**TASK**
Could you transcribe, line for line, all the text read from the data below? Leave the pictures out of your answer.

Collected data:

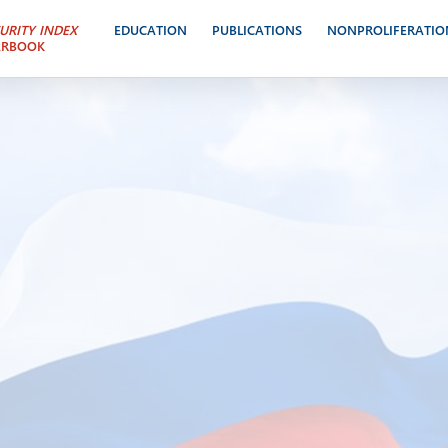
URITY INDEX
EDUCATION
PUBLICATIONS
NONPROLIFERATIO
ARBOOK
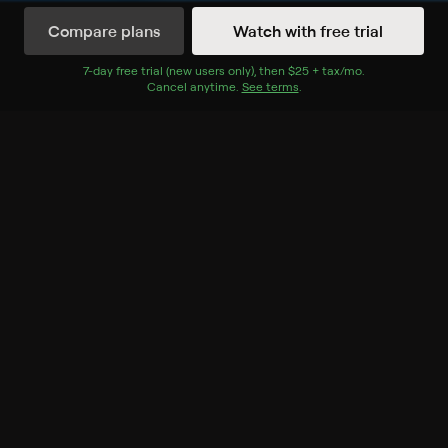
Compare plans
Watch with free trial
Watch Now
7
-day free trial (new users only), then
$25 + tax/mo
$25 + tax per 
.
Cancel anytime.
See terms
.
Season 1
12 of 12 Episodes
1. The Lambo and the Bronco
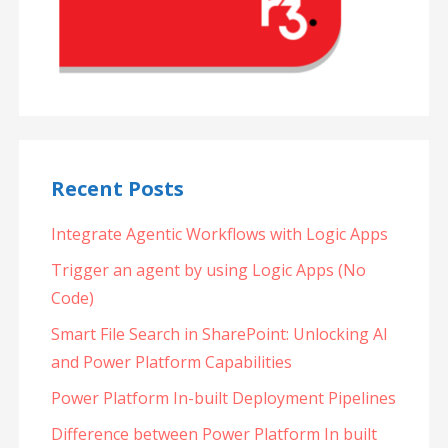
Recent Posts
Integrate Agentic Workflows with Logic Apps
Trigger an agent by using Logic Apps (No
Code)
Smart File Search in SharePoint: Unlocking AI
and Power Platform Capabilities
Power Platform In-built Deployment Pipelines
Difference between Power Platform In built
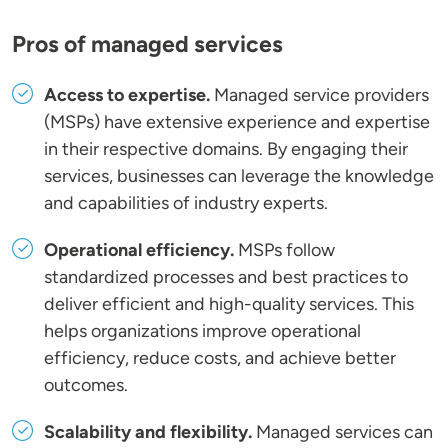
Pros of managed services
Access to expertise.
Managed service providers
(MSPs) have extensive experience and expertise
in their respective domains. By engaging their
services, businesses can leverage the knowledge
and capabilities of industry experts.
Operational efficiency.
MSPs follow
standardized processes and best practices to
deliver efficient and high-quality services. This
helps organizations improve operational
efficiency, reduce costs, and achieve better
outcomes.
Scalability and flexibility.
Managed services can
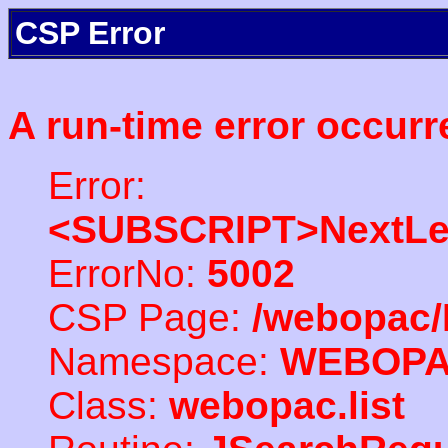
CSP Error
A run-time error occurr
Error:
<SUBSCRIPT>NextLe
ErrorNo:
5002
CSP Page:
/webopac/
Namespace:
WEBOP
Class:
webopac.list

**SOLUTION FOR THIS TASK**
URITY INDEX
EDUCATION
PUBLICATIONS
NONPROLIFERATIO
ARBOOK
Compare plans
Watch with free trial
Watch Now
7
-day free trial (new users only), then
$25 + tax/mo
$25 + tax per 
.
Cancel anytime.
See terms
.
Season 1
12 of 12 Episodes
1. The Lambo and the Bronco
Recent Posts
Integrate Agentic Workflows with Logic Apps
Trigger an agent by using Logic Apps (No
Code)
Smart File Search in SharePoint: Unlocking AI
and Power Platform Capabilities
Power Platform In-built Deployment Pipelines
Difference between Power Platform In built
Pros of managed services
Access to expertise.
Managed service providers
(MSPs) have extensive experience and expertise
in their respective domains. By engaging their
services, businesses can leverage the knowledge
and capabilities of industry experts.
Operational efficiency.
MSPs follow
standardized processes and best practices to
deliver efficient and high-quality services. This
helps organizations improve operational
efficiency, reduce costs, and achieve better
outcomes.
Scalability and flexibility.
Managed services can
CSP Error
A run-time error occurr
Error:
<SUBSCRIPT>NextLe
ErrorNo:
5002
CSP Page:
/webopac/
Namespace:
WEBOP
Class:
webopac.list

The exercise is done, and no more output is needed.